Dehors, deux amoureux se serrent l'un contre l'autre sous une tonnelle de la terrasse. Les longs cheveux auburn de la fille vibrent dans le vent comme les franges accrochées parfois aux poignées des vélos et tous deux écoutent la pluie tomber, silencieux, bavards dans leurs gestes attentionnés. Je devine en la jeune fille la Suzanne d'il y a vingt ans, mais, à bien y réfléchir, je crois que je vois Suzanne partout, quelle que soit la fille, quel que soit son âge…
La peur me serre la gorge comme un lasso de barbelé. Je sais qu'ils traînent partout, les sadiques au long couteau, les violeurs de vieilles dames et d'enfants. Dans les bureaux de la PJ au 36, j'en ai vu défiler des centaines, brushings impeccables, tous plus cravatés les uns que les autres. Ils se déversent dans les rues comme la vermine, se confondent si bien avec la nuit qu'il devient presque impossible de sentir leur odeur. Je les hais, je les haïrai toute ma vie.
Au sous-sol, dans le parking, l'estomac manque de me passer par la bouche lorsque je découvre les minuscules éclats de verre éparpillés sur le sol. La caméra de surveillance est brisée. Elle pend au bout de son fil, immobile, témoin muet du pire. Je me précipite vers le box trente-neuf, accompagné par le seul bruit de mes pas résonnant dans ce cercueil de béton… Un petit morceau de métal m'arrache le cœur comme une balle explosive : une pince à cheveux, de celles que Suzanne glisse d'ordinaire au niveau des tempes, gît contre le mur.
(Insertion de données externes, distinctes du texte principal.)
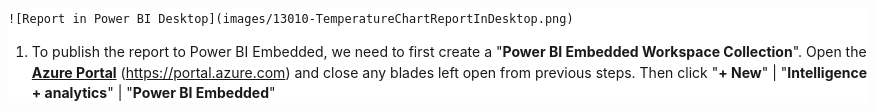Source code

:     ![Report in Power BI Desktop](images/13010-TemperatureChartReportInDesktop.png)

1. To publish the report to Power BI Embedded, we need to first create a "**Power BI Embedded Workspace Collection**".  Open the **<a target="_blank" href="https://portal.azure.com/">Azure Portal</a>** (<a target="_blank" href="https://portal.azure.com/">https://portal.azure.com</a>) and close any blades left open from previous steps. Then click "**+ New**" | "**Intelligence + analytics**" | "**Power BI Embedded**"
Je cours le long du parking souterrain, m'essouffle à monter, dévaler les différentes cages d'escaliers, frappe aux portes des locataires comme un dernier rempart à ce que je crains. Lorsque je saisis mon téléphone pour appeler le patron de l'OCDIP — l'Office Central pour la Disparition Inquiétante de Personnes — une voix mauvaise me dit qu'il est déjà trop tard…
J'ai connu Suzanne ici, dans ce café, au milieu des arabesques de fumée et du brouhaha incessant des militaires attachés au quarante-troisième régiment d'infanterie. Nous étions tous deux des gens du bassin minier, avec nos vêtements à l'odeur des corons et nos chaussettes sales de poudre de charbon. Nos parents nous ont élevés dans la douleur du trop peu, sous la grisaille, riches dans leurs cœurs des plus beaux trésors. J'adore ces terres brunes, leurs gens simples et généreux, et je crois que je les aime encore plus maintenant que Suzanne ne dort plus à mes côtés.
Quelque part, au fond de moi, un brin de conscience, immuable, me murmure sans cesse qu'elle est morte, qu'il ne peut en être autrement après tant de mois et de si douloureuses journées…
Six mois plus tard, je recherche toujours ma femme. Elle vient souvent me rendre visite, dans mes rêves. Elle descend de tout là-haut, devancée par son parfum qui caresse mes cheveux comme le feraient des mains d'enfant. Mais à chaque fois, lorsque son regard embrasse le mien, des lames de rasoir coulent de ses yeux, des serpents aussi fins que des pailles tombent de sa bouche et de son nez et, de Vorifice béant qui troue sa poitrine, jaillit l'odeur pestilentielle de la mort.
Je reprends mon sac, sors mon téléphone cellulaire d'une pochette et me décide à l'ouvrir, avec l'espoir qu'aucun message ne m'y attende et me prive de mon avant-dernier jour de congé.